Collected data
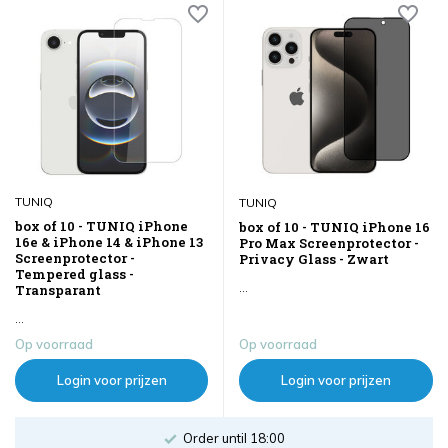
TUNIQ
TUNIQ
box of 10 - TUNIQ iPhone
box of 10 - TUNIQ iPhone 16
16e & iPhone 14 & iPhone 13
Pro Max Screenprotector -
Screenprotector -
Privacy Glass - Zwart
Tempered glass -
...
Transparant
...
Op voorraad
Op voorraad
Login voor prijzen
Login voor prijzen
Order until 18:00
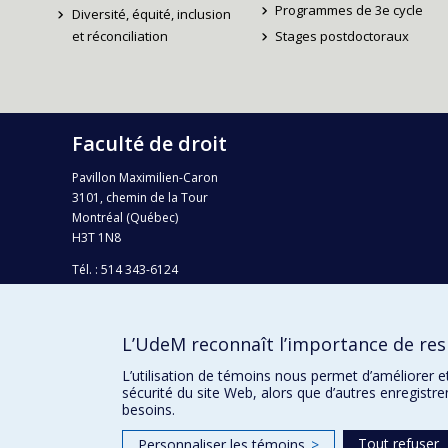
Programmes de 3e cycle
Diversité, équité, inclusion
et réconciliation
Stages postdoctoraux
Faculté de droit
Pavillon Maximilien-Caron
3101, chemin de la Tour
Montréal (Québec)
H3T 1N8
Tél. : 514 343-6124
Téléc.: 514 343-2199
info-droit@umontreal.ca
L’UdeM reconnaît l’importance de resp
Plan campus
L’utilisation de témoins nous permet d’améliorer e
sécurité du site Web, alors que d’autres enregistr
besoins.
Tout refuser
Personnaliser les témoins
>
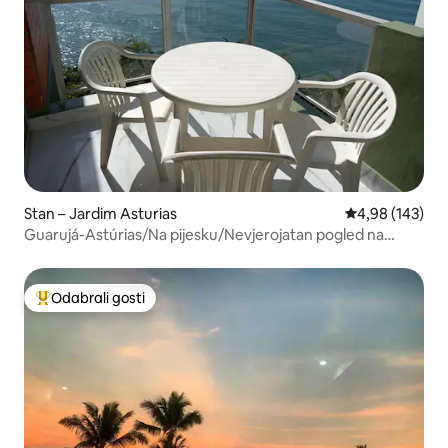
Stan – Jardim Asturias
Prosječna ocjen
4,98 (143)
Guarujá-Astúrias/Na pijesku/Nevjerojatan pogled na
more
Odabrali gosti
Među najviše rangiranima s oznakom „Odabrali gosti”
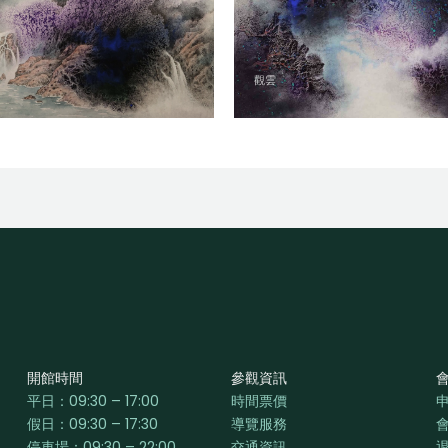
觀雲
開館時間
參觀資訊
平日：
09:30 – 17:00
時間票價
假日：09:30 – 17:30
導覽服務
停車場：09:30 – 22:00
交通資訊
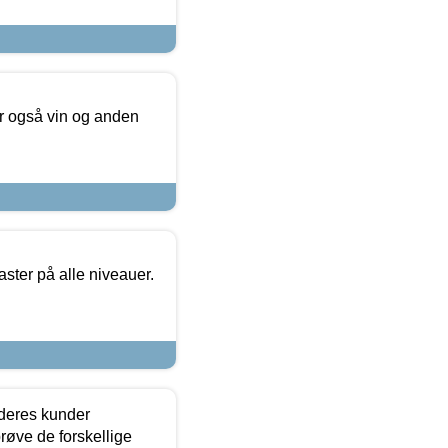
er også vin og anden
ster på alle niveauer.
 deres kunder
røve de forskellige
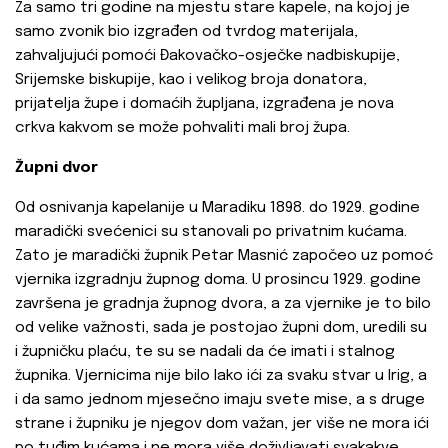
Za samo tri godine na mjestu stare kapele, na kojoj je
samo zvonik bio izgrađen od tvrdog materijala,
zahvaljujući pomoći Đakovačko-osječke nadbiskupije,
Srijemske biskupije, kao i velikog broja donatora,
prijatelja župe i domaćih župljana, izgrađena je nova
crkva kakvom se može pohvaliti mali broj župa.
Župni dvor
Od osnivanja kapelanije u Maradiku 1898. do 1929. godine
maradički svećenici su stanovali po privatnim kućama.
Zato je maradički župnik Petar Masnić započeo uz pomoć
vjernika izgradnju župnog doma. U prosincu 1929. godine
završena je gradnja župnog dvora, a za vjernike je to bilo
od velike važnosti, sada je postojao župni dom, uredili su
i župničku plaću, te su se nadali da će imati i stalnog
župnika. Vjernicima nije bilo lako ići za svaku stvar u Irig, a
i da samo jednom mjesečno imaju svete mise, a s druge
strane i župniku je njegov dom važan, jer više ne mora ići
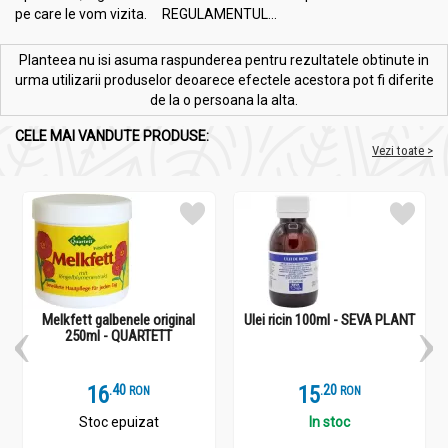
pe care le vom vizita. REGULAMENTUL...
Planteea nu isi asuma raspunderea pentru rezultatele obtinute in
urma utilizarii produselor deoarece efectele acestora pot fi diferite
de la o persoana la alta.
CELE MAI VANDUTE PRODUSE:
Vezi toate >
Melkfett galbenele original
Ulei ricin 100ml - SEVA PLANT
250ml - QUARTETT
16
.
4
15
.
2
RON
RON
Stoc epuizat
In stoc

**Required action**: Print exactly the lines above that run from the one with "停車場：09:30 – 22:00" to the one with "Melkfett galbenele original", both included. No pictures.

**Answer to this exercise**:
停車場：09:30 – 22:00
交通資訊
er også vin og anden
ster på alle niveauer.
 deres kunder
røve de forskellige
Za samo tri godine na mjestu stare kapele, na kojoj je
samo zvonik bio izgrađen od tvrdog materijala,
zahvaljujući pomoći Đakovačko-osječke nadbiskupije,
Srijemske biskupije, kao i velikog broja donatora,
prijatelja župe i domaćih župljana, izgrađena je nova
crkva kakvom se može pohvaliti mali broj župa.
Župni dvor
Od osnivanja kapelanije u Maradiku 1898. do 1929. godine
maradički svećenici su stanovali po privatnim kućama.
Zato je maradički župnik Petar Masnić započeo uz pomoć
vjernika izgradnju župnog doma. U prosincu 1929. godine
završena je gradnja župnog dvora, a za vjernike je to bilo
od velike važnosti, sada je postojao župni dom, uredili su
i župničku plaću, te su se nadali da će imati i stalnog
župnika. Vjernicima nije bilo lako ići za svaku stvar u Irig, a
i da samo jednom mjesečno imaju svete mise, a s druge
strane i župniku je njegov dom važan, jer više ne mora ići
pe care le vom vizita. REGULAMENTUL...
Planteea nu isi asuma raspunderea pentru rezultatele obtinute in
urma utilizarii produselor deoarece efectele acestora pot fi diferite
de la o persoana la alta.
CELE MAI VANDUTE PRODUSE:
Vezi toate >
Melkfett galbenele original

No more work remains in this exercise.